Cuoco da 37 anni, di origini palermitane, appartiene alla vecchia generazione di chi ha fatto gavetta in vari locali prima di mettersi in proprio e di trasferirsi all’estero, in Russia. «Oggi, dopo anni di esperienza, sono diventato chef executive di Eataly a Mosca»

«Nel momento in cui un cuoco si trasferisce all’estero non è facile per lui adattarsi ai prodotti che si trovano in loco per preparare le proprie ricette tradizionali: i limoni hanno un’acidità diversa rispetto ai nostri siciliani, il contenuto di iodio nel sale è differente». Queste sono solo alcune delle difficoltà che un cuoco siciliano si trova a dover affrontare nel momento in cui decide di esportare nel mondo la propria cucina, ma Giuseppe Priolo le ha superate.

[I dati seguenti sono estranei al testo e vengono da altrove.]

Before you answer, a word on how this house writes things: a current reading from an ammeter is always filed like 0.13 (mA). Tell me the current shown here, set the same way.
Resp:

CHEF PRIOLO. Cuoco da 37 anni, Giuseppe Priolo, di Palermo, appartiene alla vecchia generazione di chi ha fatto gavetta in vari locali prima di mettersi in proprio e di trasferirsi all’estero. «Nella Palermo della mia gioventù c’erano meno ristoranti rispetto a oggi e certamente meno affollati, ma la qualità era ottima e lavorarvi mi ha permesso di avere una buona formazione». Dopo aver aperto un locale di famiglia in stile American bar, motivi personali hanno portato il cuoco a fare una scommessa con se stesso e a esportare la nostra cucina mediterranea in Russia. «Anni fa – racconta Priolo – era più facile inserirsi in questo paese ancora “vergine” di ristorazione, mentre oggi anche i cuochi russi sono notevolmente migliorati e quindi c’è meno richiesta di esperti italiani. A rendere la situazione più complessa hanno contribuito anche sanzioni e leggi sull’embargo, che hanno aumentato il senso di patriottismo e di conseguenza anche la produzione autoctona».

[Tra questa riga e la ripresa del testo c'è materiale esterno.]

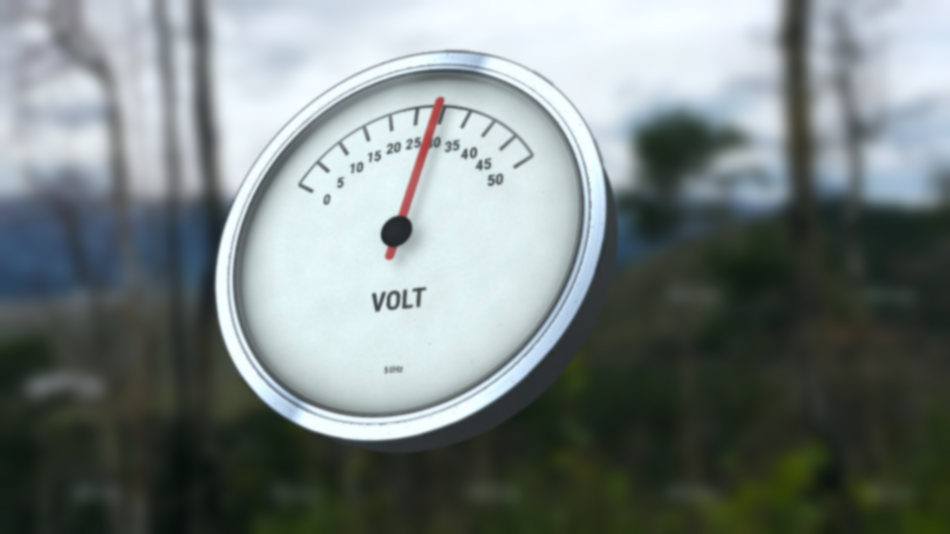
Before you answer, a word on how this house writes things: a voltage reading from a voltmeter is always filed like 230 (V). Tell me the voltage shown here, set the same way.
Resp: 30 (V)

UNA DEGUSTAZIONE NON APPREZZATA. «Quando sono arrivato in Russia, 11 anni fa, ho deciso di mettermi in gioco a San Pietroburgo, splendida città ma non dal punto di vista culinario. Inizialmente infatti non hanno saputo apprezzare i nostri piatti tipici, che io avevo proposto in chiave più moderna, delicata e mediterranea in una degustazione che si è rivelata un disastro. Poi è arrivata la possibilità di collaborare con la compagnia di ristorazione Ginza Project e da lì non mi sono più fermato».

UNA CUCINA DA “SCARPETTA”. Il trasferimento da San Pietroburgo a Mosca, dove un amico lo aveva invitato, è stato un successo per Priolo: «A Mosca ho optato direttamente per una cucina italiana più tradizionale, “da scarpetta”. Inizialmente ho notato che i Russi non amano il sale, ciò che per noi è gustoso per loro è salato, ma sono stati capaci di adattarsi e conoscere meglio la nostra cucina, anche grazie ai viaggi in Italia. Oggi, dopo anni di esperienza, sono diventato chef executive di Eataly a Mosca».

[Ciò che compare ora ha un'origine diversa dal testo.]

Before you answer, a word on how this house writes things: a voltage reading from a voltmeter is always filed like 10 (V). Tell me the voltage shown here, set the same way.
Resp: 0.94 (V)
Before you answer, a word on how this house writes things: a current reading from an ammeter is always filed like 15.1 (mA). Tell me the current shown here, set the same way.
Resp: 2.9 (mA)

CONVIVIALITA’ A TAVOLA. La cucina italiana non coincide solo con prodotti di qualità, ma con una vera e propria cultura legata allo stare a tavola tutti insieme, prendersi i propri tempi per pranzo e cena: da questo punto di vista c’è una certa somiglianza tra Italia e Russia. «In Russia – racconta lo chef Priolo – c’è un sistema di lavoro in cui a due giorni lavorativi di 12 ore si alternano due giorni di riposo. Nelle giornate feriali è raro che ci sia tempo per riunirsi in famiglia e condividere i pasti, spesso si prepara qualcosa di abbondante nel week-end e lo si conserva per la settimana. Nei giorni festivi, che qui sono molto numerosi, c’è però l’usanza di riunirsi in grandi tavolate per festeggiare insieme le ricorrenze e trascorrere momenti di convivialità nei ristoranti».

COTTO E SERVITO. I Russi hanno imparato quindi ad apprezzare la cucina italiana, ma preferiscono gustarla già pronta e servita più che cimentarsi a riprodurla: «Eataly non è solo una catena di ristoranti, ma offre anche prodotti made in Italy da acquistare. In Italia però sembra che l’usanza di recarsi al mercato e fare la spesa sia più diffusa, anche se alcuni prodotti come la pasta fresca sono molto venduti anche qui a Mosca. Per il resto bisogna considerare invece che altri prodotti non sono accessibili a tutti a causa dei costi alti dovuti soprattutto all’embargo, che non ci consente per esempio di importare salumi e ci obbliga a produrli con gli allevamenti in loco».